New Delhi, Jan 28: The Securities and Exchange Board of India (Sebi) Saturday hiked the minimum investment level under portfolio management schemes to Rs.25 lakh from the current level of Rs.5 lakh.
The decision was taken at a board meeting of the market regulator held here.
The board decided to amend the Sebi (portfolio managers) regulations, 1993 to give effect “to enhance the minimum investment amount per client from Rs.5 lakh to Rs.25 lakh,” according to an official statement released after the meeting.
The amendment also ensures segregation of holdings in individual demat accounts in respect of unlisted securities.
Talking to reporters after the board meeting, Sebi Chairman U.K. Sinha said the existing investments would not be affected from the amendments as it will be applicable on prospective basis.

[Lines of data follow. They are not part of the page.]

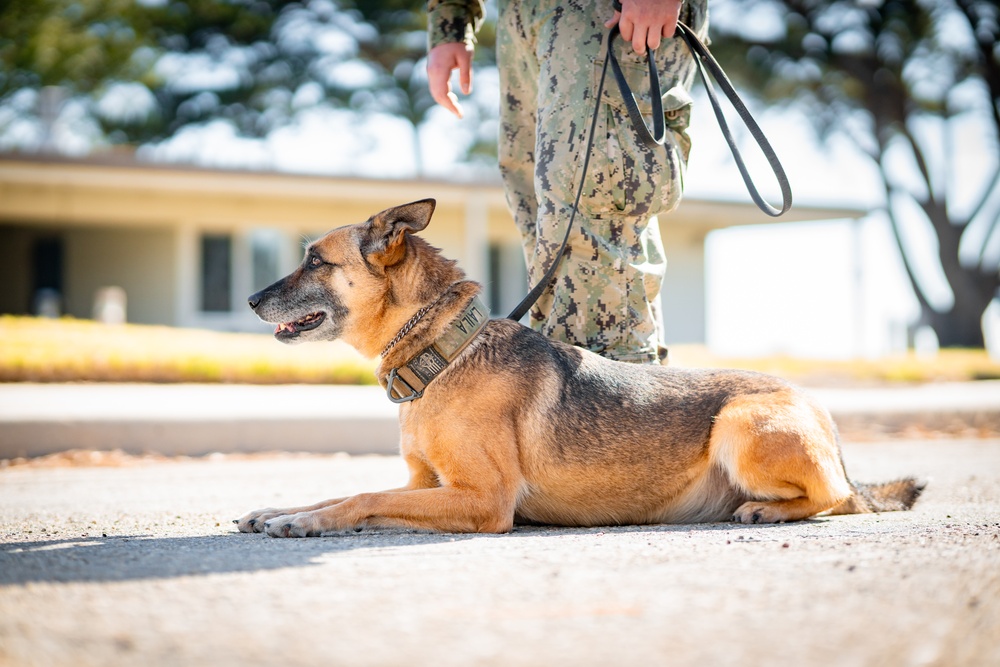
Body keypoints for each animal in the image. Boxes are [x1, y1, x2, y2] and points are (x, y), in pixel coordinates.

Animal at [234, 198, 920, 536]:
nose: (249, 299)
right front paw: (282, 509)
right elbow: (350, 489)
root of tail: (826, 423)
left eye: (314, 260)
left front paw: (304, 522)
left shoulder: (483, 501)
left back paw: (771, 510)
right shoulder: (425, 485)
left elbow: (362, 496)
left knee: (840, 499)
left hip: (742, 420)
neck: (445, 352)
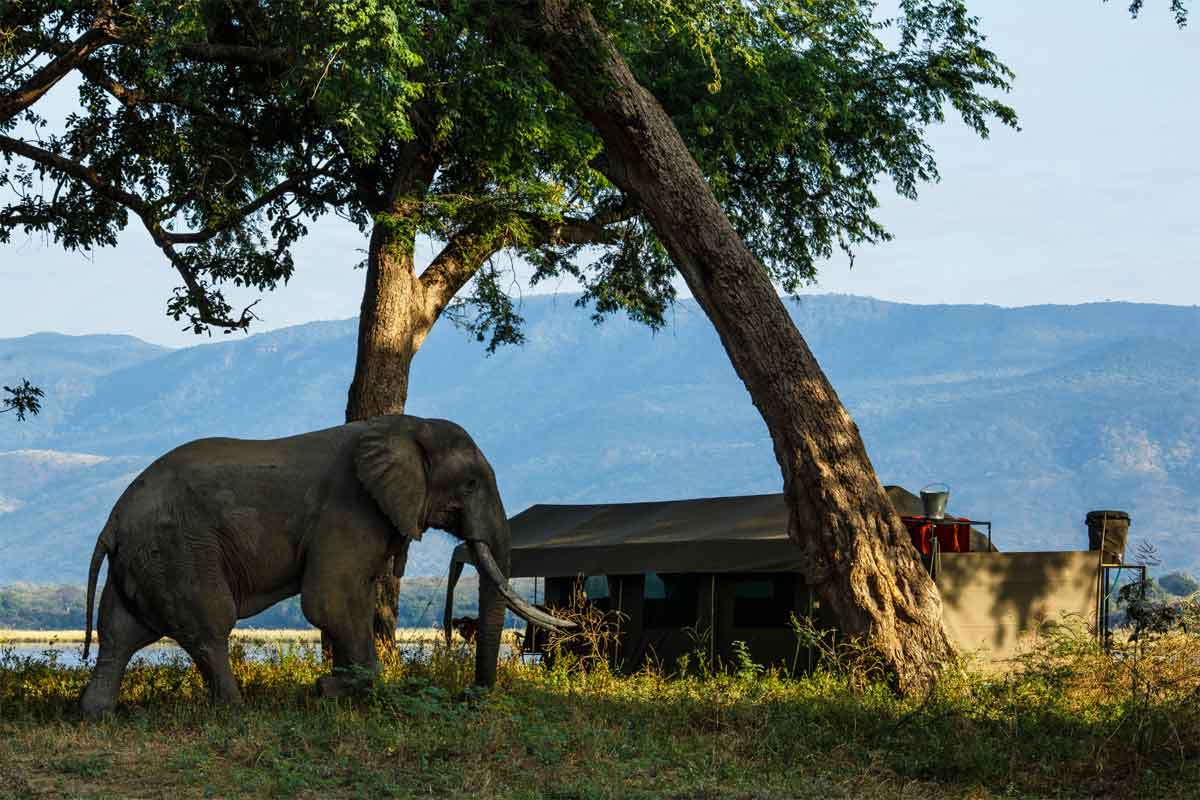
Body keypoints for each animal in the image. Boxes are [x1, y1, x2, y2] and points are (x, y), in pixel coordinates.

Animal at [78, 417, 566, 714]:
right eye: (469, 484)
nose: (471, 693)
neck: (404, 426)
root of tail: (113, 521)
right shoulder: (350, 508)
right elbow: (328, 600)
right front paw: (333, 689)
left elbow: (353, 601)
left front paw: (337, 687)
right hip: (179, 549)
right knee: (209, 625)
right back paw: (235, 709)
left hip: (146, 558)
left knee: (120, 633)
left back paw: (96, 713)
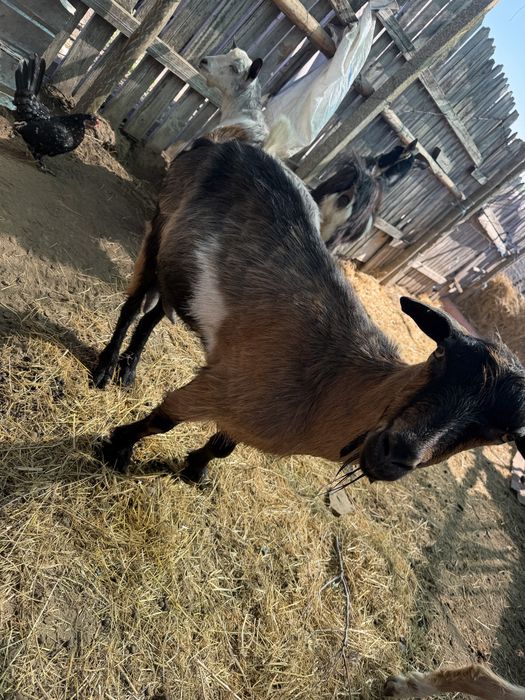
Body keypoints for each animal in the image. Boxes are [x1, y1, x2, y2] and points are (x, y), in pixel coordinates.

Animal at [95, 138, 525, 488]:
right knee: (133, 305)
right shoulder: (223, 383)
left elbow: (223, 446)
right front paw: (118, 447)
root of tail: (219, 143)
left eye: (507, 432)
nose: (395, 453)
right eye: (439, 354)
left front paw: (195, 470)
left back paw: (128, 373)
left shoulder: (245, 409)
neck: (332, 381)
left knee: (154, 313)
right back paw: (104, 370)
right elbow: (165, 417)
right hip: (160, 227)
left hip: (180, 272)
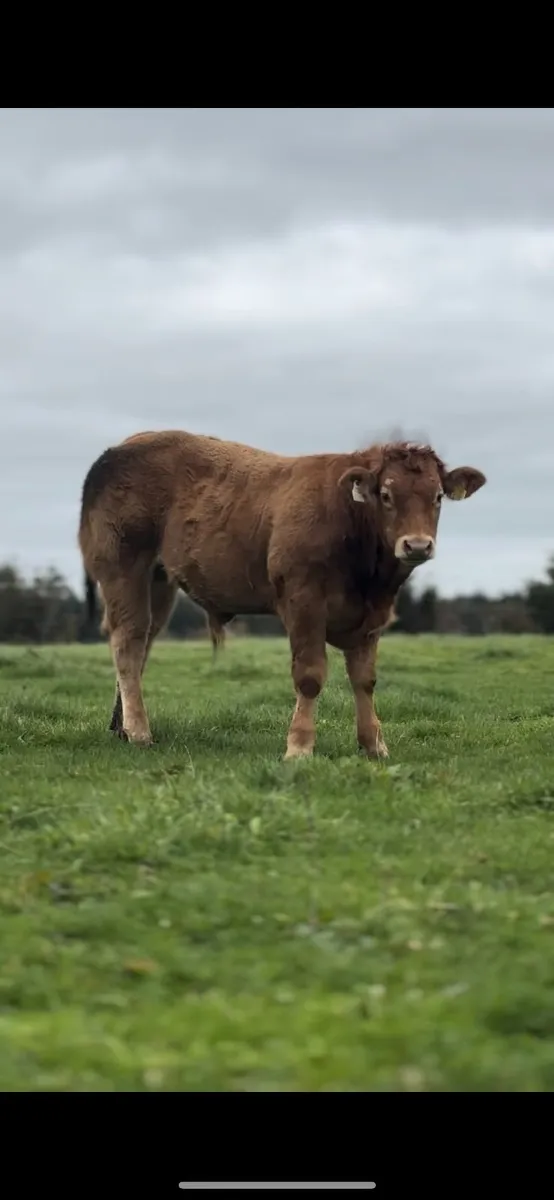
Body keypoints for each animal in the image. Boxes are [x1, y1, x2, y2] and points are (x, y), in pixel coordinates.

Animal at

“The proposed amendment would be applicable on prospective basis for new clients and for fresh investments by existing clients.”
The regulator also decided to relax investment norms by waiving the six-month lock-in period for insurance companies and mutual funds participating in preferential allotment of shares.
“It has been decided to exempt insurance companies and mutual funds which are broad based investment vehicles representing the interests of the public at large from the provisions of Sebi regulations relating to sale and lock-in of their pre-preferential shareholding in the issuer company.”
Currently, Sebi regulations preclude companies from issuing preferential allotment to entities who have sold any of their holdings during the six month period prior to relevant date.
Further, allottees in preferential allotment are required to lock in their entire pre-preferential holdings for a period of six months from the date of preferential allotment.
“The lock-in on shares allotted in preferential issue per se, however, would remain unchanged,” Sebi said.